(Dataset entries)
▼

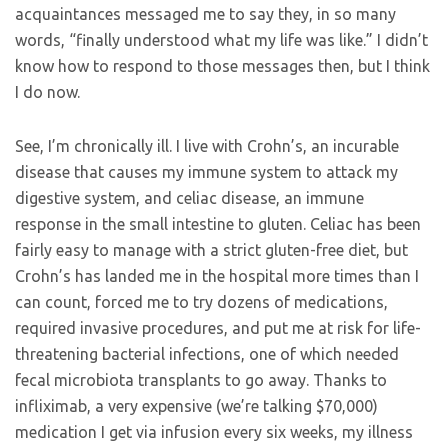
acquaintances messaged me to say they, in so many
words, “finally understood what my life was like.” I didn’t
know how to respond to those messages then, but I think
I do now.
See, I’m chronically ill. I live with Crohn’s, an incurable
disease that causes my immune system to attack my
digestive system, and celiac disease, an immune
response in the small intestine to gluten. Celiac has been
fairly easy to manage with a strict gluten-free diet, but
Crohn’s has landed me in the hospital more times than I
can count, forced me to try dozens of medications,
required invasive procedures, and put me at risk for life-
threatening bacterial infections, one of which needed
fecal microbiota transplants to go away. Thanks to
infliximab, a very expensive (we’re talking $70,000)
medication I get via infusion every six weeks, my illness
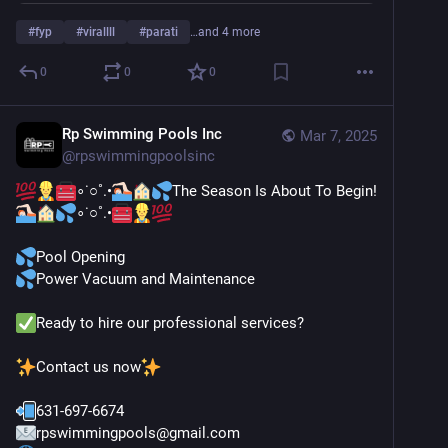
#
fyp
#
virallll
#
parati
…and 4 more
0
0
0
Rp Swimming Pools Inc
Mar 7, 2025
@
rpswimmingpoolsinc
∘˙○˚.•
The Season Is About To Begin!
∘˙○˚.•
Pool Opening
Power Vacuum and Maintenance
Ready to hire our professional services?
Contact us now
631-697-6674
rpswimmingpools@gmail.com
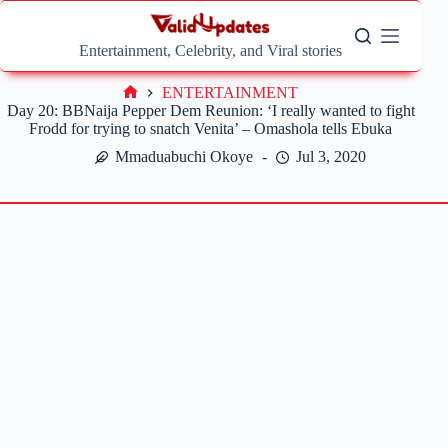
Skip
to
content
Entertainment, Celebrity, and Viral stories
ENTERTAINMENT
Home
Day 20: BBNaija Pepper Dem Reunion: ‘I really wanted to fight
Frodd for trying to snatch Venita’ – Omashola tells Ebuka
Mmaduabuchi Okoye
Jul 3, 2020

▲

## [Aim of the task]
Each entry above is to be written out again unchanged, apart from the pictures, which are left out.

## [Task solution]
acquaintances messaged me to say they, in so many
words, “finally understood what my life was like.” I didn’t
know how to respond to those messages then, but I think
I do now.
See, I’m chronically ill. I live with Crohn’s, an incurable
disease that causes my immune system to attack my
digestive system, and celiac disease, an immune
response in the small intestine to gluten. Celiac has been
fairly easy to manage with a strict gluten-free diet, but
Crohn’s has landed me in the hospital more times than I
can count, forced me to try dozens of medications,
required invasive procedures, and put me at risk for life-
threatening bacterial infections, one of which needed
fecal microbiota transplants to go away. Thanks to
infliximab, a very expensive (we’re talking $70,000)
medication I get via infusion every six weeks, my illness
#
fyp
#
virallll
#
parati
…and 4 more
0
0
0
Rp Swimming Pools Inc
Mar 7, 2025
@
rpswimmingpoolsinc
∘˙○˚.•
The Season Is About To Begin!
∘˙○˚.•
Pool Opening
Power Vacuum and Maintenance
Ready to hire our professional services?
Contact us now
631-697-6674
rpswimmingpools@gmail.com
Skip
to
content
Entertainment, Celebrity, and Viral stories
ENTERTAINMENT
Home
Day 20: BBNaija Pepper Dem Reunion: ‘I really wanted to fight
Frodd for trying to snatch Venita’ – Omashola tells Ebuka
Mmaduabuchi Okoye
Jul 3, 2020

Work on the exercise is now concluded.